The input START

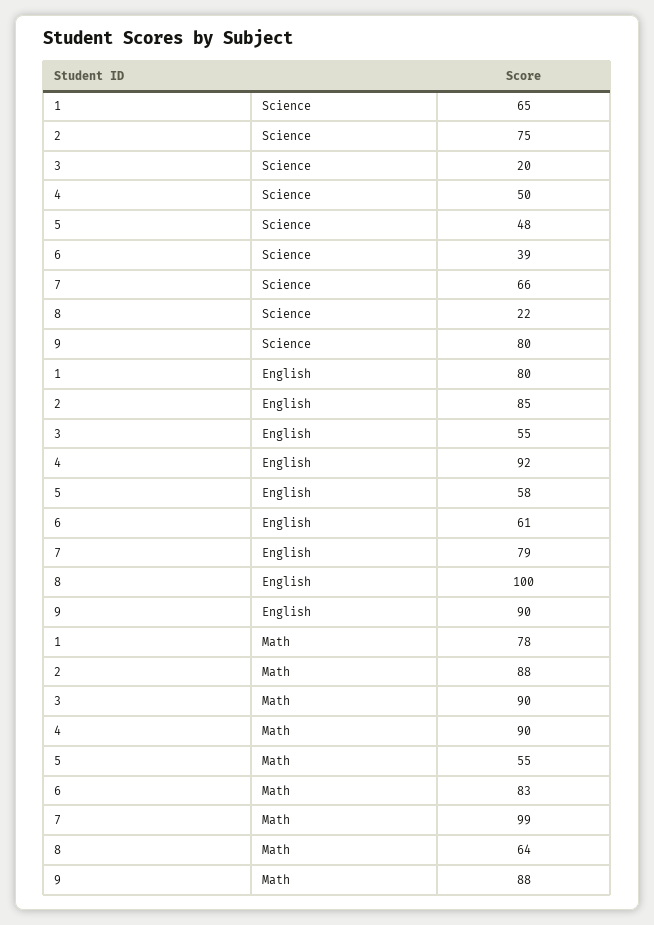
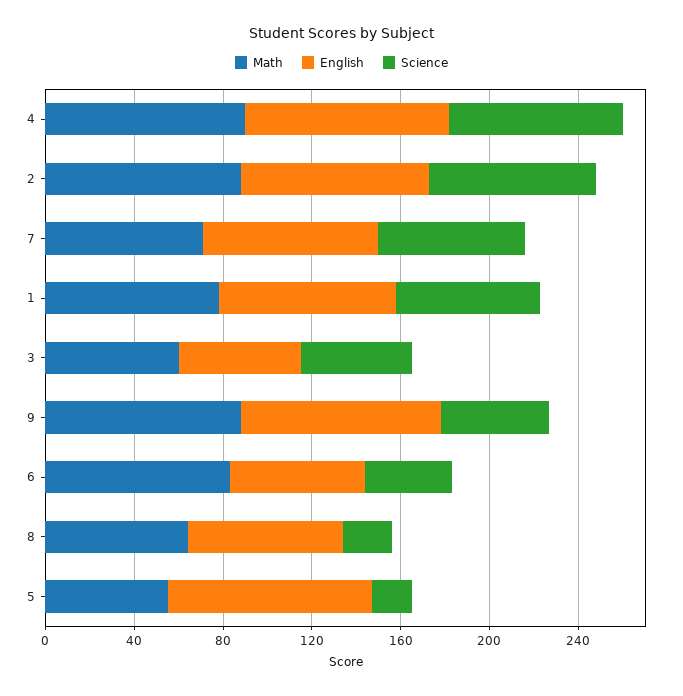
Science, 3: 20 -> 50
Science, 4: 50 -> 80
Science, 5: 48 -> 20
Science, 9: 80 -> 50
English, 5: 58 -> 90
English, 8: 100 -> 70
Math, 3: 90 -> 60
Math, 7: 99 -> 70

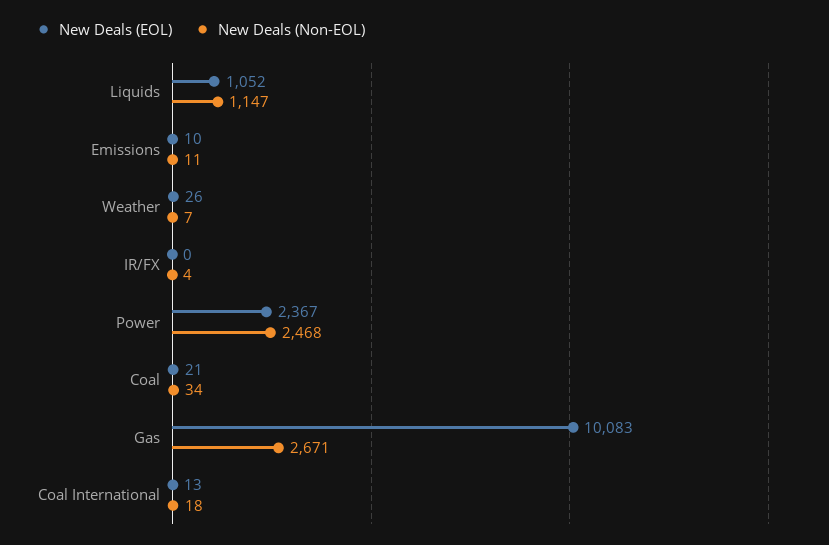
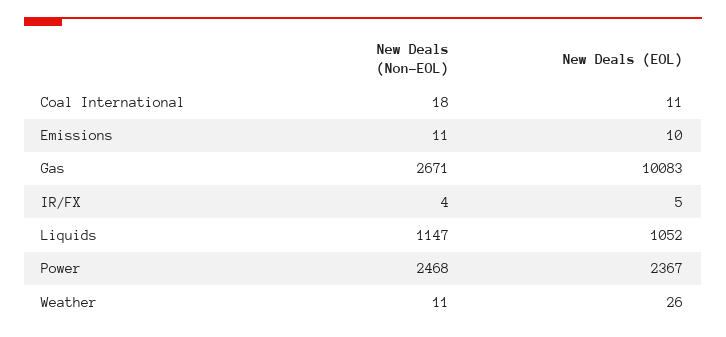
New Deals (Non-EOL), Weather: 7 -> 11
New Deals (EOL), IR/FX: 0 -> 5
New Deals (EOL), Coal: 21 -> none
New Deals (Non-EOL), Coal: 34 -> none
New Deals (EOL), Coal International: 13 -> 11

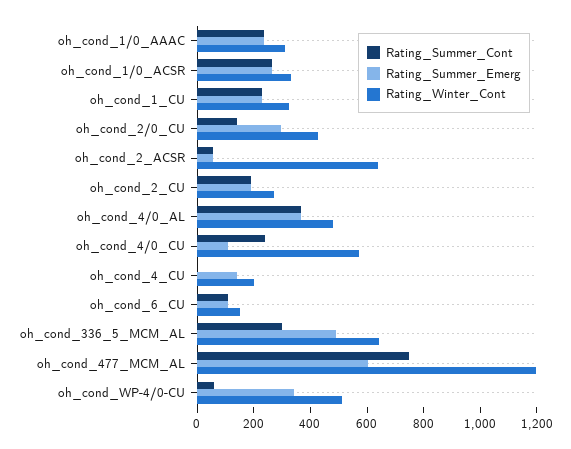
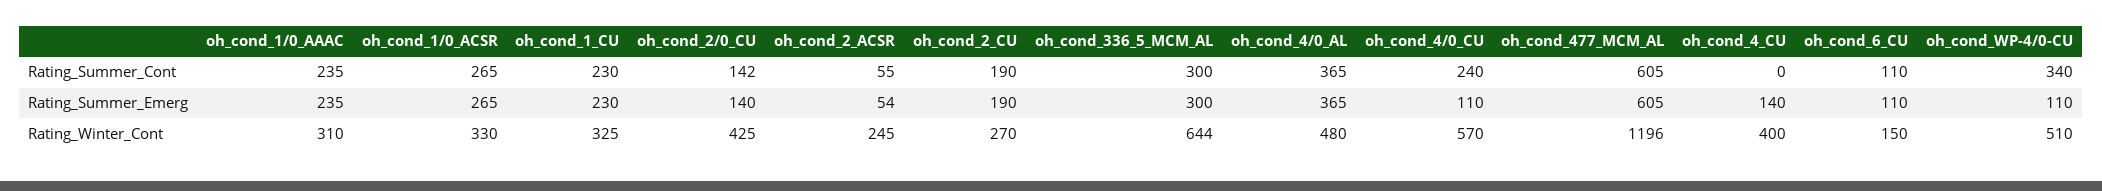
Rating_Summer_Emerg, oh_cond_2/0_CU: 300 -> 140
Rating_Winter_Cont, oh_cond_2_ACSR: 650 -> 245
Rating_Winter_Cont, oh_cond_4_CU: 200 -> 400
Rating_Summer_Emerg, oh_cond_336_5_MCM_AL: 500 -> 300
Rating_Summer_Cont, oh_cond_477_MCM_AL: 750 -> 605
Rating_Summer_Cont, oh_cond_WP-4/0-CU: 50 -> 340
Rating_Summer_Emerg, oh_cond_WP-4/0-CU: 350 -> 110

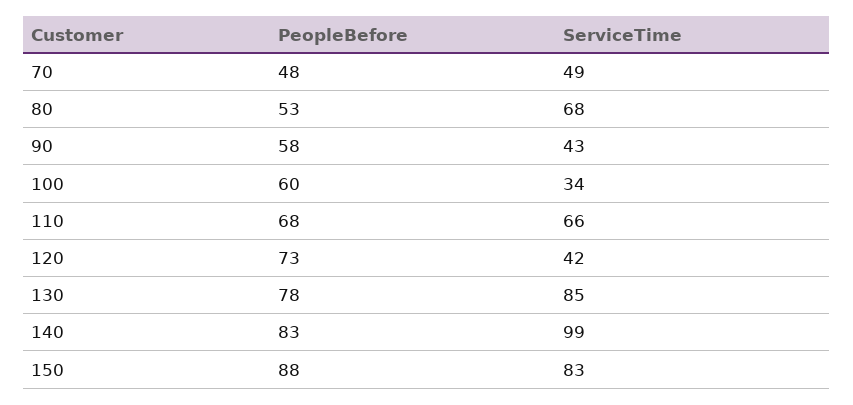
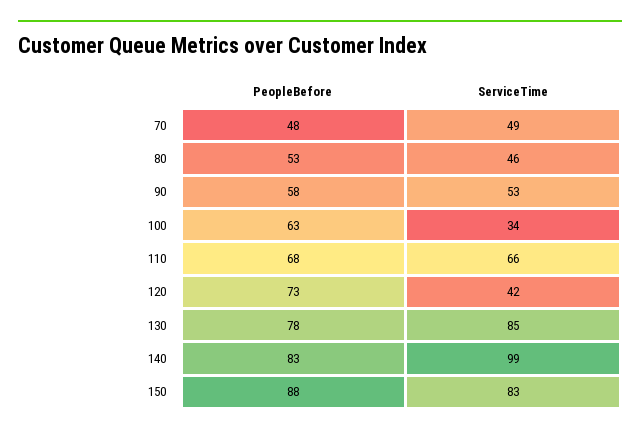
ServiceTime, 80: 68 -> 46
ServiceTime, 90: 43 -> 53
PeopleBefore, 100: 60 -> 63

The input END

**What to work on:**
Please set down the lines from the one with "Rating_Summer_Cont, oh_cond_WP-4/0-CU: 50" to the end of the entries above, exactly as they are, and drop every picture.

**Solved problem:**
Rating_Summer_Cont, oh_cond_WP-4/0-CU: 50 -> 340
Rating_Summer_Emerg, oh_cond_WP-4/0-CU: 350 -> 110

ServiceTime, 80: 68 -> 46
ServiceTime, 90: 43 -> 53
PeopleBefore, 100: 60 -> 63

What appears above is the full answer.